NATURAL LANGUAGE PROCESSING FOR DATA MINING IN COMPUTER SCIENCE EDUCATION
Universidad Nacional de Educacion a Distancia (UNED) (SPAIN)
About this paper:
Conference name: 12th International Conference on Education and New Learning Technologies
Dates: 6-7 July, 2020
Location: Online Conference
Abstract:
Monitoring student performance is paramount to ensure teaching quality. In particular, identifying the topics in a subject that present the highest difficulty according to the results obtained by the students allows teachers to determine which aspects of the teaching of a subject need to be reinforced, require more explanation, materials, additional time, etc.
For this analysis to be meaningful, a substantial amount of data is required about the students' results. The analysis of the topics of the subjects requires to know of the subject topics involved in the questions asked to the students in the evaluation tests. Afterwards, from the topics and the associated student results, we can drawn conclusions about the comparative difficulty of different topics of the subject.
However, the manual annotation of the topics involved in the tests questions is a very expensive and time-consuming task. Therefore, in this paper we propose to apply natural language processing techniques to perform this task. Specifically, we propose to apply automatic techniques for detecting key phrases in the test questions. These techniques amounts to identifying the expressions that, according to statistical data, are more relevant to characterize the texts.

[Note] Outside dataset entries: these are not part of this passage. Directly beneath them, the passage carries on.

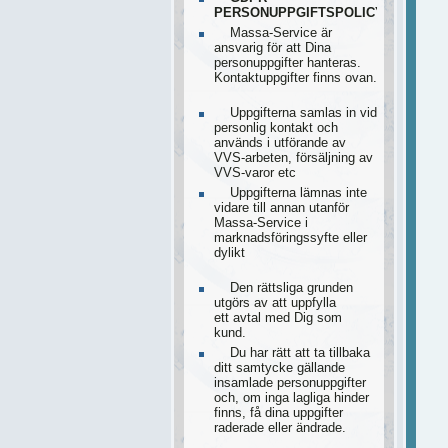
PERSONUPPGIFTSPOLICY
Massa-Service är
ansvarig för att Dina
personuppgifter hanteras.
Kontaktuppgifter finns ovan.
Uppgifterna samlas in vid
personlig kontakt och
används i utförande av
VVS-arbeten, försäljning av
VVS-varor etc
Uppgifterna lämnas inte
vidare till annan utanför
Massa-Service i
marknadsföringssyfte eller
dylikt
Den rättsliga grunden
utgörs av att uppfylla
ett avtal med Dig som
kund.
Du har rätt att ta tillbaka
ditt samtycke gällande
insamlade personuppgifter
och, om inga lagliga hinder
finns, få dina uppgifter
raderade eller ändrade.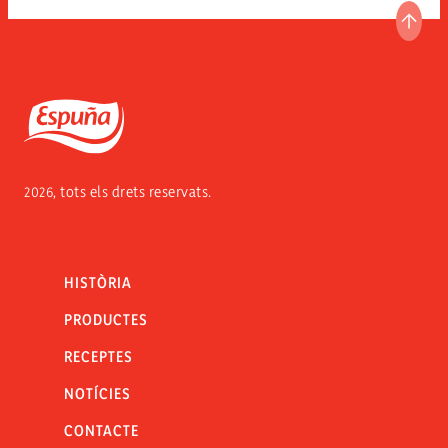
ANAR
Espuña
2026, tots els drets reservats.
HISTÒRIA
PRODUCTES
RECEPTES
NOTÍCIES
CONTACTE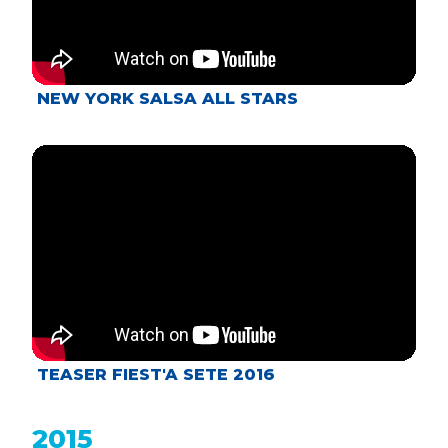
NEW YORK SALSA ALL STARS
TEASER FIEST'A SETE 2016
2015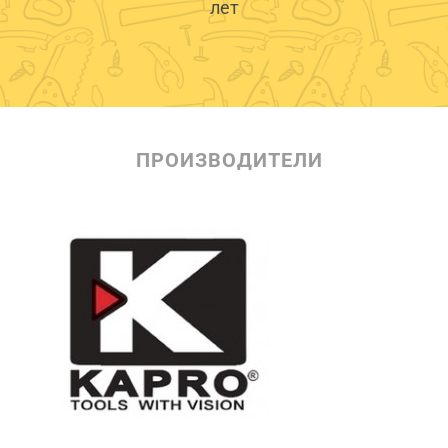
лет
ПРОИЗВОДИТЕЛИ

For the evaluation of the proposal we have focused on a subject related to advanced algorithms that is taught at the National University of Distance Education of Spain in a Computer Science degree. This is a fundamental subject in the Computer Science curriculum with advanced level of contents that requires prior knowledge of mathematics and programming.
The subject includes advanced data structures of computer science, and to algorithmic schemes, i.e. general principles to address a problem with. The data structures taught in the subject include hash tables, graphs, and heaps. The algorithmic schemes include the greedy one, divide and conquer, the backtracking scheme, dynamic programming and branch and bound.
For this subject we have manually annotated a set of tests with the most relevant topics related to each question. This has allowed us to evaluate the techniques presented in this work. The techniques developed and evaluated on this subject are general and applicable to any other subject and discipline. In this way it is possible to automate the learning analysis.Keywords:
Learning analytics, computer science education, data mining, natural language processing.